### Your task
Return the entries below word for word, leaving out the pictures.

Figure understanding tasks:
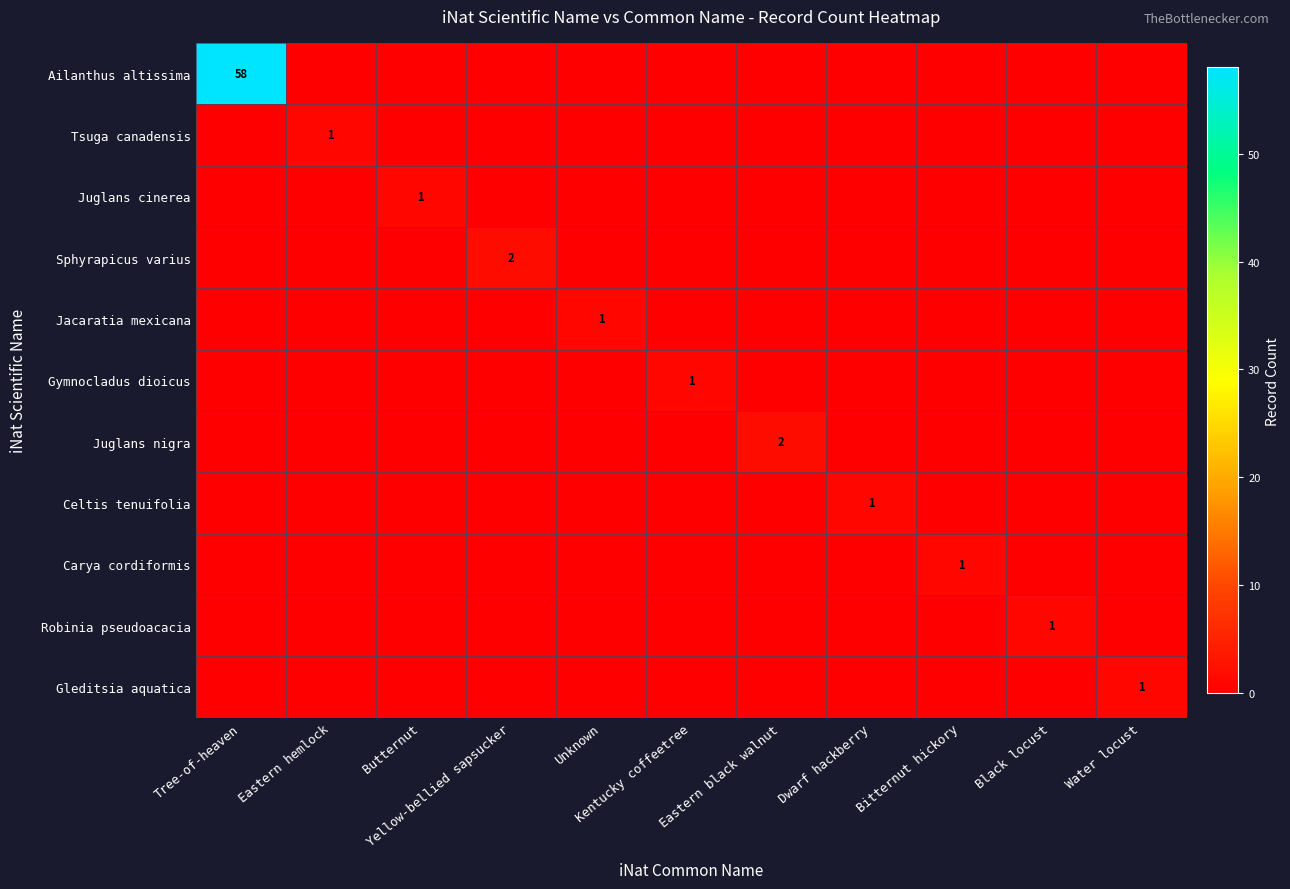

Rank the series at Yellow-bellied sapsucker from highest to lowest value.

Sphyrapicus varius, Ailanthus altissima, Tsuga canadensis, Juglans cinerea, Jacaratia mexicana, Gymnocladus dioicus, Juglans nigra, Celtis tenuifolia, Carya cordiformis, Robinia pseudoacacia, Gleditsia aquatica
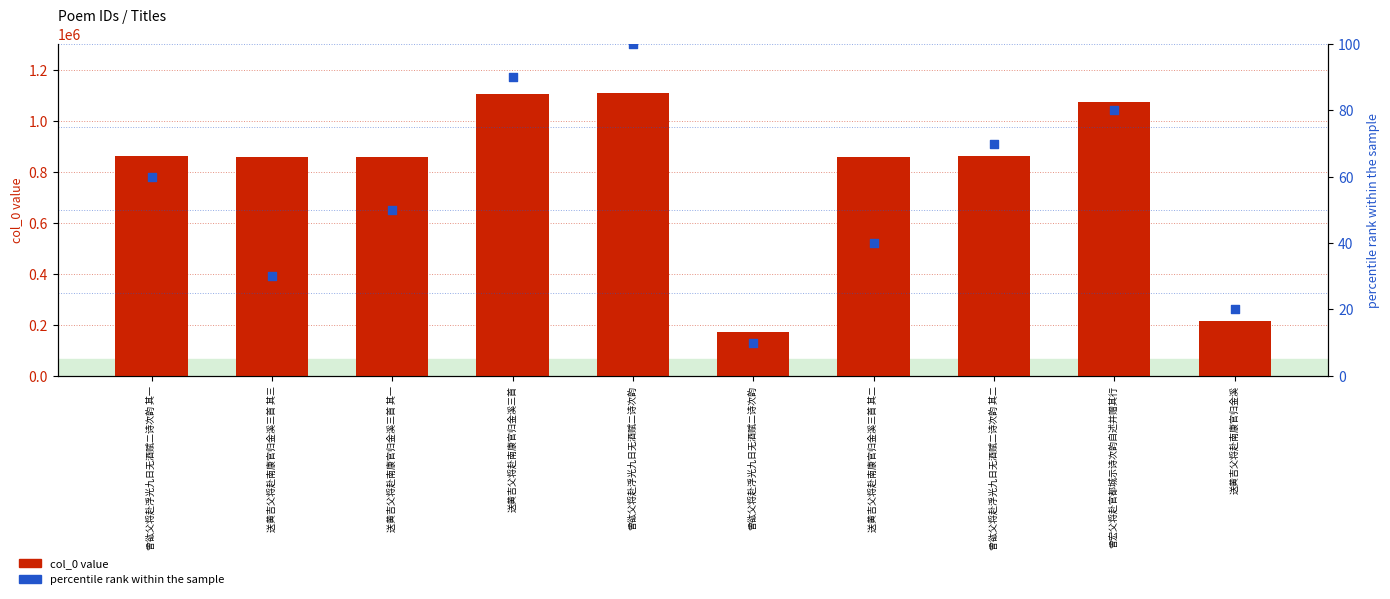

Is the value of percentile rank at 曾谹父将赴浮光九日无酒赋二诗次韵 greater than the value of col_0 value at 曾谹父将赴浮光九日无酒赋二诗次韵?

No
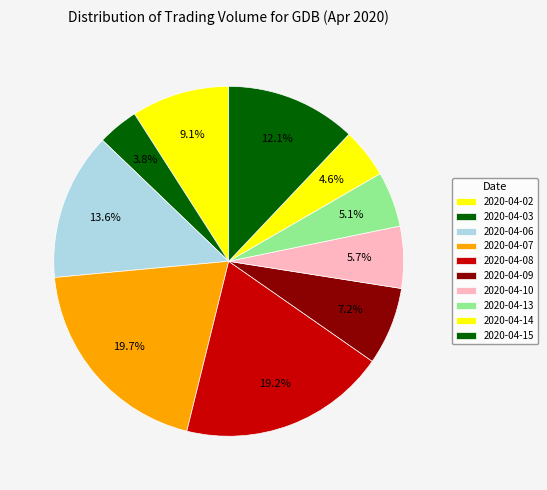

To the nearest percent, what percentage of the pie is 2020-04-15?

12%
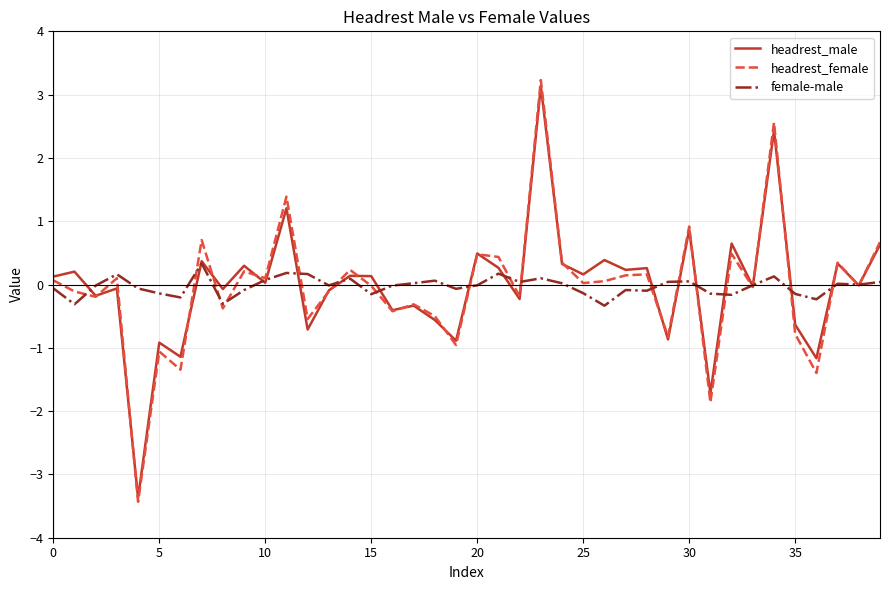

What is the sum of all female-male values?

-1.1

### Your response
Rank the series at Yellow-bellied sapsucker from highest to lowest value.

Sphyrapicus varius, Ailanthus altissima, Tsuga canadensis, Juglans cinerea, Jacaratia mexicana, Gymnocladus dioicus, Juglans nigra, Celtis tenuifolia, Carya cordiformis, Robinia pseudoacacia, Gleditsia aquatica

Is the value of percentile rank at 曾谹父将赴浮光九日无酒赋二诗次韵 greater than the value of col_0 value at 曾谹父将赴浮光九日无酒赋二诗次韵?

No

To the nearest percent, what percentage of the pie is 2020-04-15?

12%

What is the sum of all female-male values?

-1.1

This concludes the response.